I'm stuck in a sentence made by Dwork in his book "An introduction to $G$-functions": Let $b$ a positive real number, define the following set $$\mathcal{G}(b)=\left\{f(X): \begin{array}{c} f(X)\in1+X\mathbb{C}_{p}[\![X]\!]\\ f \text{ converges for ord }x>-b\\ |f(x)-1|<1 \end{array} \right\}$$ (where $1+X\mathbb{C}_{p}[\![X]\!]$ means that $f(0)=1$, and $\text{ord}$ is the additive $p$-adic valuation ), then he says: if $f(X)=1+a_{1}X+a_{2}X^{2}+\cdots\in\mathbb{C}_{p}[\![X]\!]$, then $f(X)\in\mathcal{G}(b)$ if and only if $\text{ord }a_{j}\geq jb$ for every $j\geq 1$.
I have the converse, but I'm stuck dealing with the "if" direction ($\Rightarrow$). I tried arguing by contradiction supposing that there is $j$ for which $\text{ord }a_{j}<jb$ and taking the minimal $j$ with this property I tried to use the strong triangle inequality to get a contradiction with the third property of the set $\mathcal{G}(b)$, but these involves $x$ in the radius of convergence, not on the boundary.
I will appreciate any hint, thanks.
All right let me make a stab at this. I’m going to use the notation $v(x)$ for the (additive) valuation of $x$, rather than $\text{ord}(x)$, just for convenience of typing, and look at a function $f\in\mathcal G(b)$, $f=1+\sum_1^\infty a_jX^j$.
Start with the line $y=bx$, above which we hope all Newton points $(j,v(a_j))$ lie. If not, there is a line $y=\beta x$ through the origin that contains only finitely many Newton points, with no such points below the line. To see this, look at any suspect Newton point $(j_0,j_0\alpha)$ below $y=bx$ (so with $\alpha<b$), and see that there are at most finitely many points drawn below the line $y=\alpha x$. (Otherwise, the domain of convergence would be smaller than we want.)
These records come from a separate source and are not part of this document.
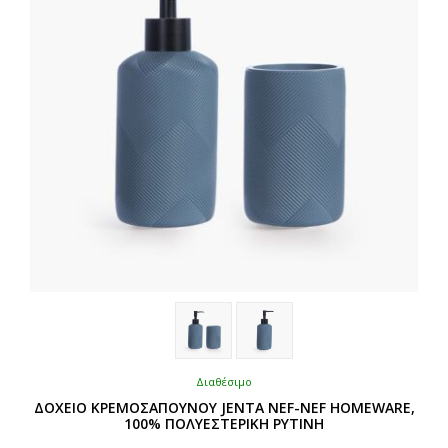
Διαθέσιμο
ΔΟΧΕΙΟ ΚΡΕΜΟΣΑΠΟΥΝΟΥ JENTA NEF-NEF HOMEWARE,
100% ΠΟΛΥΕΣΤΕΡΙΚΗ ΡΥΤΙΝΗ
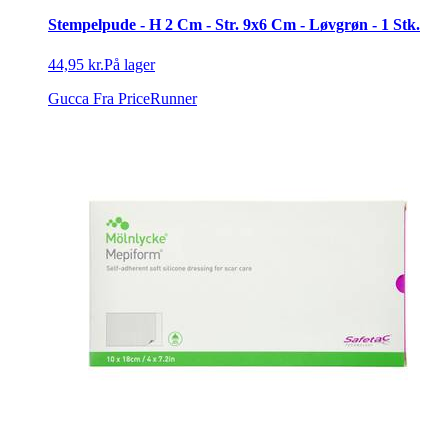
Stempelpude - H 2 Cm - Str. 9x6 Cm - Løvgrøn - 1 Stk.
44,95 kr.
På lager
Gucca
Fra PriceRunner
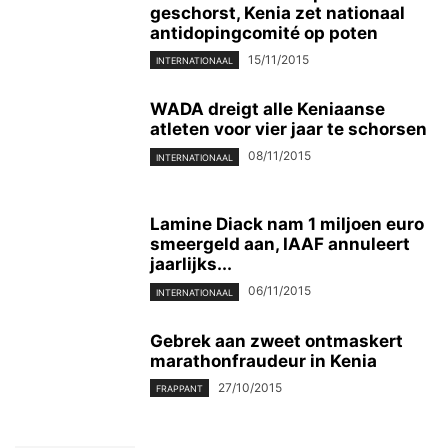
geschorst, Kenia zet nationaal
antidopingcomité op poten
15/11/2015
INTERNATIONAAL
WADA dreigt alle Keniaanse
atleten voor vier jaar te schorsen
08/11/2015
INTERNATIONAAL
Lamine Diack nam 1 miljoen euro
smeergeld aan, IAAF annuleert
jaarlijks...
06/11/2015
INTERNATIONAAL
Gebrek aan zweet ontmaskert
marathonfraudeur in Kenia
27/10/2015
FRAPPANT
Now we have our (orange) line $y=\beta x$, $\beta\in\Bbb Q$, with finitely many Newton points on it, and we call the rightmost of these $P=(n,v(a_n))=(n,n\beta)$. Now draw through $P$ a (blue, dashed) line of slope $\beta'\in\Bbb Q$ with $\beta<\beta'<b$, $y=\beta'x+c$, in such a way that all other Newton points lie above the line. Again, the existence of such a line is a little delicate for points to the right, but I think the fact that when $v(\xi)=-\beta>-b$ the series $f(\xi)$ is convergent, should take care of that.
Now we’re pretty much done. When you try $\xi\in\Bbb C_p$ with $v(\xi)=-\beta'>-b$, you see that the series is convergent, and all other monomials in the series other than $\xi^na_n$ have value $c=-n\beta'+v(a_n)$, so that the value of the whole series $f(\xi)$ is therefore $c<0$, contradicting the third condition for membership in $\mathcal G(b)$.
And I guess I should say that the argument would have been immeasurably easier if I had allowed myself to use the theory of the Newton copolygon, but I’m uncertain how many of our readers would have been familiar with that.